* Problems to work on *
• 1. Answer these questions from the essay below about Dayton and Southwest Colorado:
(a) In what region was the writer raised?
(b) How many years has the writer been in Dayton?
(c) For how long is the quiet of the empty house pleasing?
• 2. Carry on the essay below about Dayton and Southwest Colorado, picking up after its final sentence.

* Given passage *
^^^^^^^^
Standing on the porch I breathe cool air, thick and overflowing with the dampness left by last night’s heavy rainfall and think of Southwest Colorado. Although I was raised in the Midwest, from the first moment I entered those mountains, it was home-my “place.” I have “seasonal affective disorder” (two days of grey depress me) and I really do need (or have talked myself into needing) the clear blue sky and lots of sun. The dull light that surrounds me in Dayton produces no shadow and flattens this verdant scene into a condensed two-dimensional picture; I can’t accurately judge. Are the objects near or far? The big things in the distance seem too small-and, I am alone.
After my day in the office, my nights are spent amusing myself in a city where, after three years, I know almost no one. I eat as a single and then hang out at a local coffee shop until it is time to return to the silence and bed. I am unused to being without friends and community. The stark quiet of the empty house is pleasing for the first twenty four hours but then adopts an ominous personality, never overtly threatening but rather, instilling a whiff of dread: perhaps I will stay this way. The lack of T-V and ready companionship jars me into a new appreciation for my need of community.
My art has been about the issues and interrelationships of people and place. In my last exhibition the artist statement suggested, “Places often cannot be remembered without directing us toward people that, in turn, reciprocally return us to places. It is in these special places and people where we find peace, where we return to be reminded of priority and significance, and where we come to know a small bit of the Divine.” I love the wonders of God’s good creation and wait with intense longing for the first greening of spring. The estrangement from place I feel in Dayton only accentuates my suffocating isolation. The green silent canopy around me not only holds me in but also bars others from joining me. I crave contact with the outside. When in Dayton I hold friends on the phone with uncharacteristic small talk and my need to connect electronically barely holds in check the rising bitter notion of being cut-off or worse, forgotten. In the mountains, solitude enters into the soil and births through memory a sense of continuity, reminding me of my community and of love. The fusion of people and place becomes a powerful entity and a small hint of an unimaginable beauty to come. The green of Dayton only accentuates the absence of relationships; the beauty and lushness of these soft hues and fertile soils are lost without a connection to others.
^^^^^^^^
Stored data
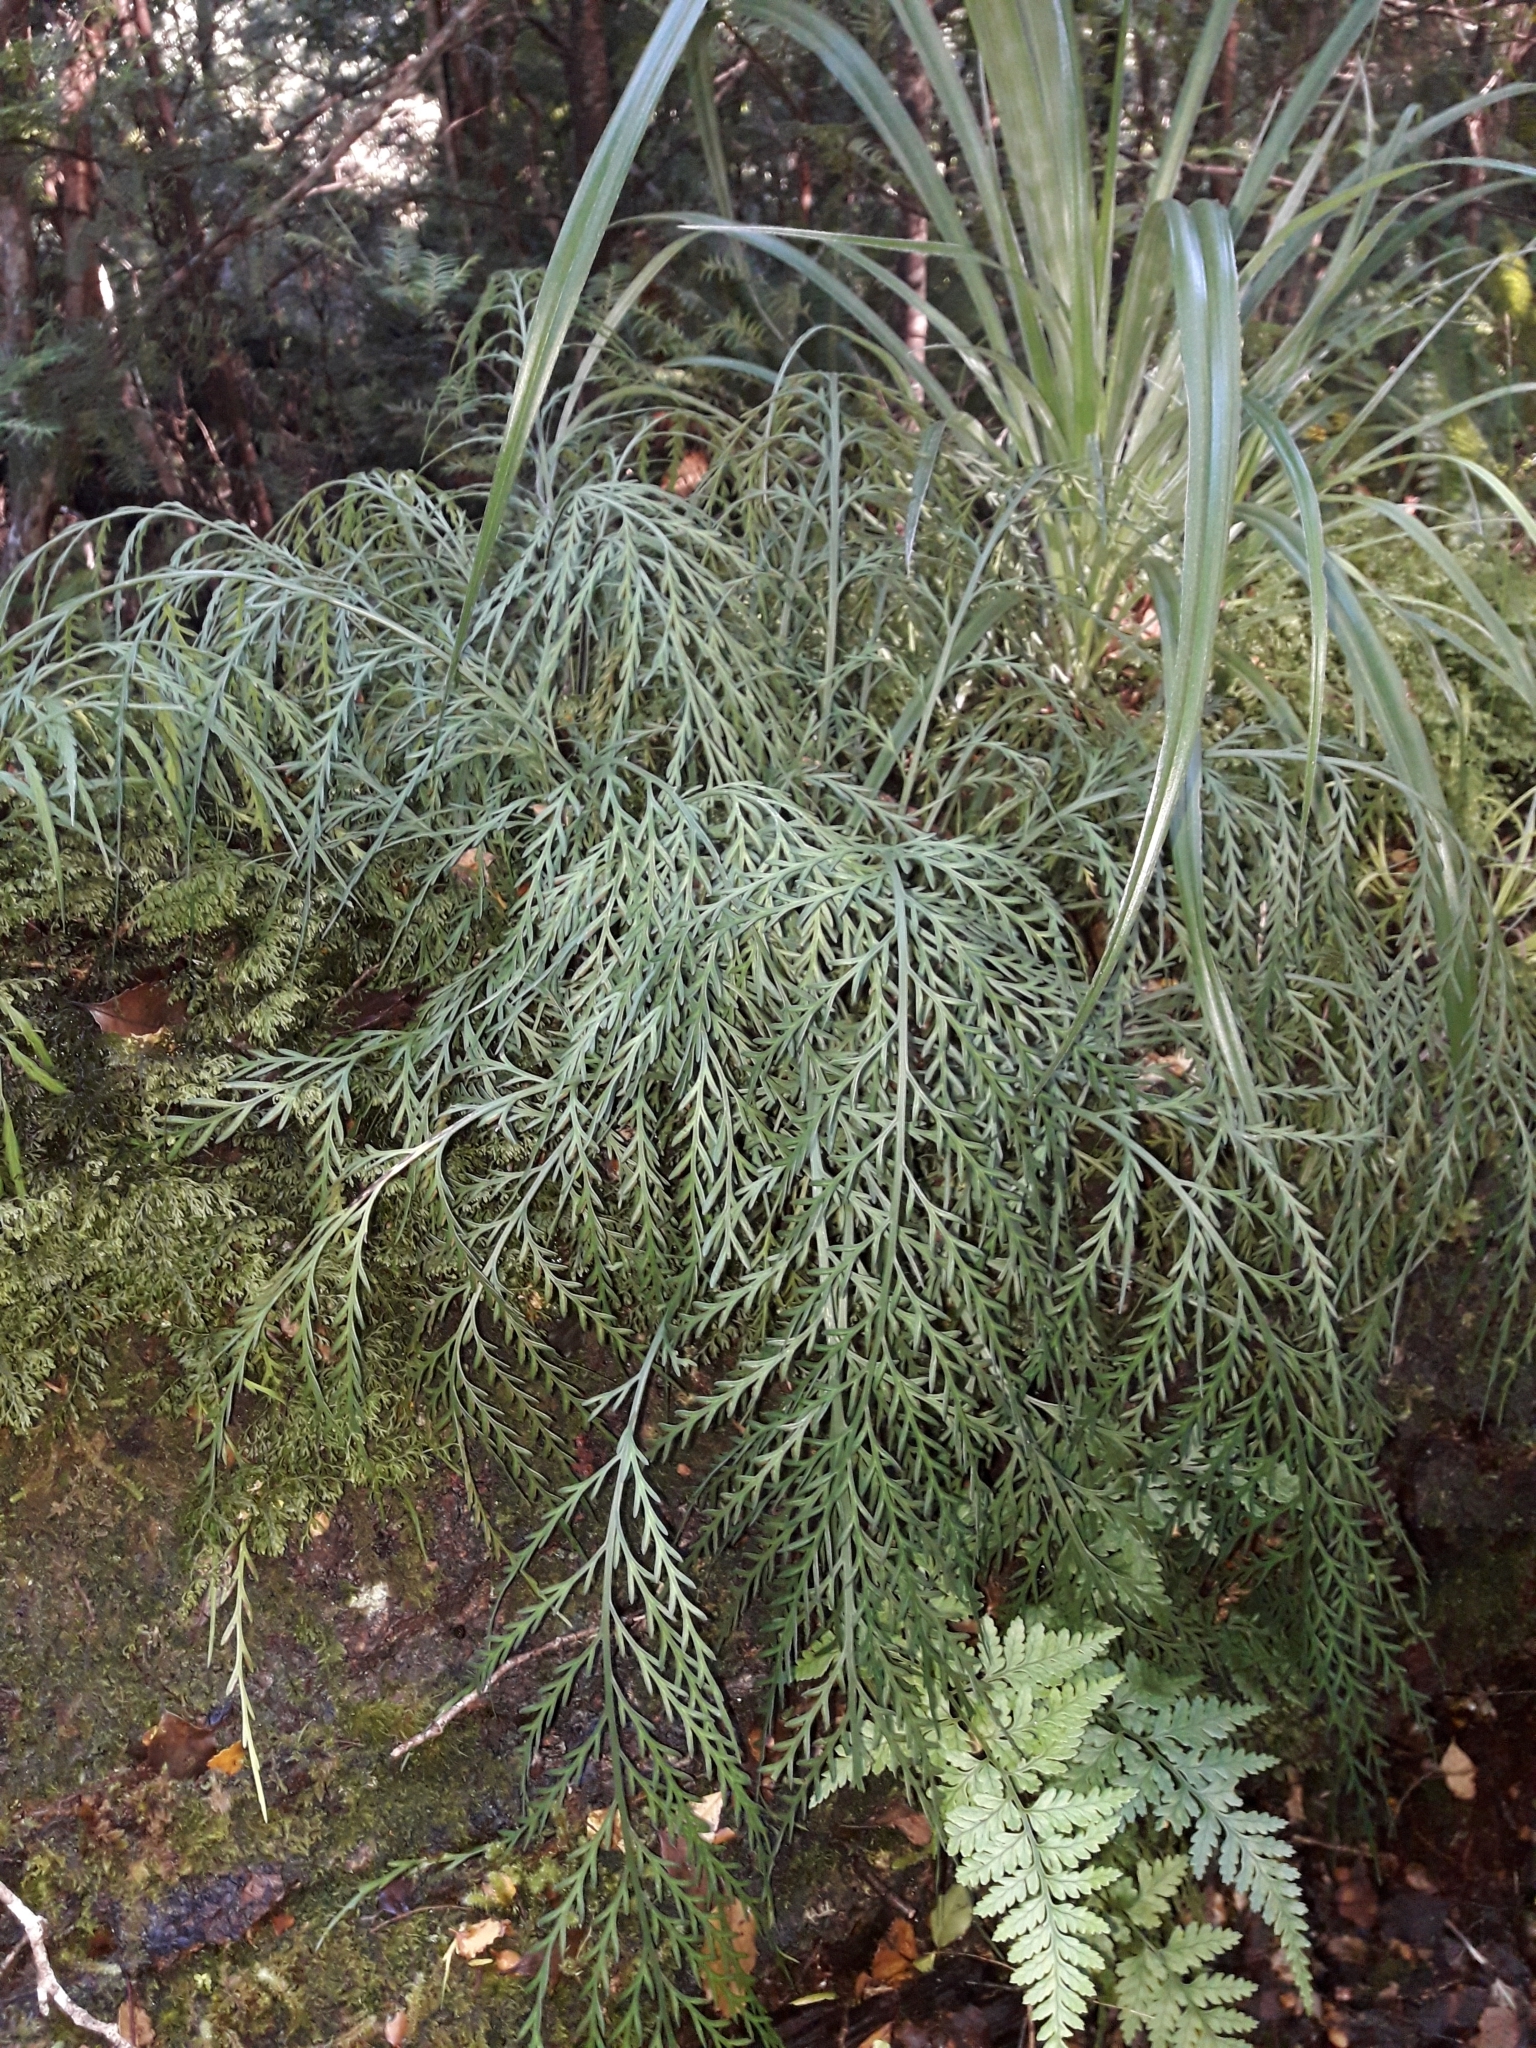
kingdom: Plantae
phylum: Tracheophyta
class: Polypodiopsida
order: Polypodiales
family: Aspleniaceae
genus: Asplenium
^^^^^^^^
* Exercise results *
• 1.
(a) The Midwest
(b) Three years
(c) The first twenty-four hours

• 2.
But I can’t help but wonder if even in those special people or places, I miss the point and worship God’s good creation and not the Creator. We live in a paradox: we are created to live in vital community, all the while glorying in His creation and we are to search after the living God and worship Him only. The Psalmist says, “In you, O Lord, have I taken refuge.” (Ps. 31:1) Standing on that Dayton porch I came to the uncomfortable conclusion that I had sought my refuge elsewhere. In our busy world we are seldom alone and misjudge material goods and technology for genuine community. The first move of my heart when finding myself alone is to find refuge in a “better” place or a more “compatible” people, but this is silliness. The damp stifling of aloneness in Dayton should stir my heart towards the only thing that satisfies and not the romantic illusion of another time or place.